Set problem A: In the regex library documentation, why is calling exec with ~pos and ~len not the same as calling exec on (String.sub str pos len)? Answer in one to three sentences.
Set problem B: Please write the next part of the regex library documentation, starting after its final line.

Source excerpt:
-- begin --
Compile a regular expression into an executable version that can be used to match strings, e.g. with exec.
val exec : ?pos:int ->?len:int ->re->string ->Group.t
exec re str searches str for a match of the compiled expression re, and returns the matched groups if any.
More specifically, when a match exists, exec returns a match that starts at the earliest position possible. If multiple such matches are possible, the one specified by the match semantics described below is returned.
parameterpos
optional beginning of the string (default 0)
parameterlen
length of the substring of str that can be matched (default -1, meaning to the end of the string)
Note that exec re str ~pos ~len is not equivalent to exec re
(String.sub str pos len). This transformation changes the meaning of some constructs (bos, eos, whole_string and leol), and zero-width assertions like bow or eow look at characters before pos and after pos + len.
val exec_opt : ?pos:int ->?len:int ->re->string ->Group.t option
Similar to exec, but returns an option instead of using an exception.
val execp : ?pos:int ->?len:int ->re->string -> bool
Similar to exec, but returns true if the expression matches, and false if it doesn't. This function is more efficient than calling exec or exec_opt and ignoring the returned group.
More detailed version of exec_p. `Full is equivalent to true, while `Mismatch and `Partial are equivalent to false, but `Partial indicates the input string could be extended to create a match.
val all : ?pos:int ->?len:int ->re->string ->Group.t list
Repeatedly calls exec on the given string, starting at given position and length.
-- end --
Data lines:
-- begin --
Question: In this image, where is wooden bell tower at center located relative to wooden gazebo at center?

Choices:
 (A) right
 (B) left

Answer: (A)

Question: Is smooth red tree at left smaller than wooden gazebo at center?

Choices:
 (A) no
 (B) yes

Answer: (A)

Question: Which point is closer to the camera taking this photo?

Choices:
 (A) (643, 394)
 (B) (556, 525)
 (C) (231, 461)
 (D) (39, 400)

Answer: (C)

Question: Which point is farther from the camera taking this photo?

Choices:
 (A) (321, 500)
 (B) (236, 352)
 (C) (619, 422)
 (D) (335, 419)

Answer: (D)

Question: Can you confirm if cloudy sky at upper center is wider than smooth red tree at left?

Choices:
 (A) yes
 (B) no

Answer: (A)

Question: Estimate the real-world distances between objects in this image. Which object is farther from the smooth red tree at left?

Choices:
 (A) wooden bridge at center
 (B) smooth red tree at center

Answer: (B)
-- end --
Written reply A: Taking a substring changes what some constructs mean, namely bos, eos, whole_string and leol. Also, zero-width assertions such as bow or eow check characters before pos and after pos + len, and those characters are lost when the string is cut down to a substring.

Written reply B:
type'a gen = unit ->'a option
val all_gen : ?pos:int ->?len:int ->re->string ->Group.tgen
deprecated Use Seq.all
val all_seq : ?pos:int ->?len:int ->re->string ->Group.tSeq.t
deprecated Use Seq.all
val matches : ?pos:int ->?len:int ->re->string ->string list
Same as all, but extracts the matched substring rather than returning the whole group. This basically iterates over matched strings
val matches_gen : ?pos:int ->?len:int ->re->string ->string gen
deprecated Use Seq.matches
val matches_seq : ?pos:int ->?len:int ->re->string ->string Seq.t
deprecated Use Seq.matches
val split : ?pos:int ->?len:int ->re->string ->string list
split re s splits s into chunks separated by re. It yields the chunks themselves, not the separator. For instance this can be used with a whitespace-matching re such as "[\t ]+".
val split_gen : ?pos:int ->?len:int ->re->string ->string gen
deprecated Use Seq.split
val split_seq : ?pos:int ->?len:int ->re->string ->string Seq.t
deprecated Use Seq.split
val split_full : ?pos:int ->?len:int ->re->string ->split_token list
split re s splits s into chunks separated by re. It yields the chunks along with the separators. For instance this can be used with a whitespace-matching re such as "[\t ]+".
val split_full_gen : ?pos:int ->?len:int ->re->string ->split_tokengen
deprecated Use Seq.split_full
val split_full_seq : ?pos:int ->?len:int ->re->string ->split_tokenSeq.t
val replace :
?pos:int ->?len:int ->?all:bool ->re->f:(Group.t-> string)->string ->
string
replace ~all re ~f s iterates on s, and replaces every occurrence of re with f substring where substring is the current match. If all = false, then only the first occurrence of re is replaced.
val replace_string :
?pos:int ->?len:int ->?all:bool ->re->by:string ->string ->
string
replace_string ~all re ~by s iterates on s, and replaces every occurrence of re with by. If all = false, then only the first occurrence of re is replaced.
Only matches the whole string, i.e. fun t -> seq [ eos; t; bos ].
Match semantics
A regular expression frequently matches a string in multiple ways. For instance exec (compile (opt (str "a"))) "ab" can match "" or "a". Match semantic can be modified with the functions below, allowing one to choose which of these is preferable.
By default, the leftmost branch of alternations is preferred, and repetitions are greedy.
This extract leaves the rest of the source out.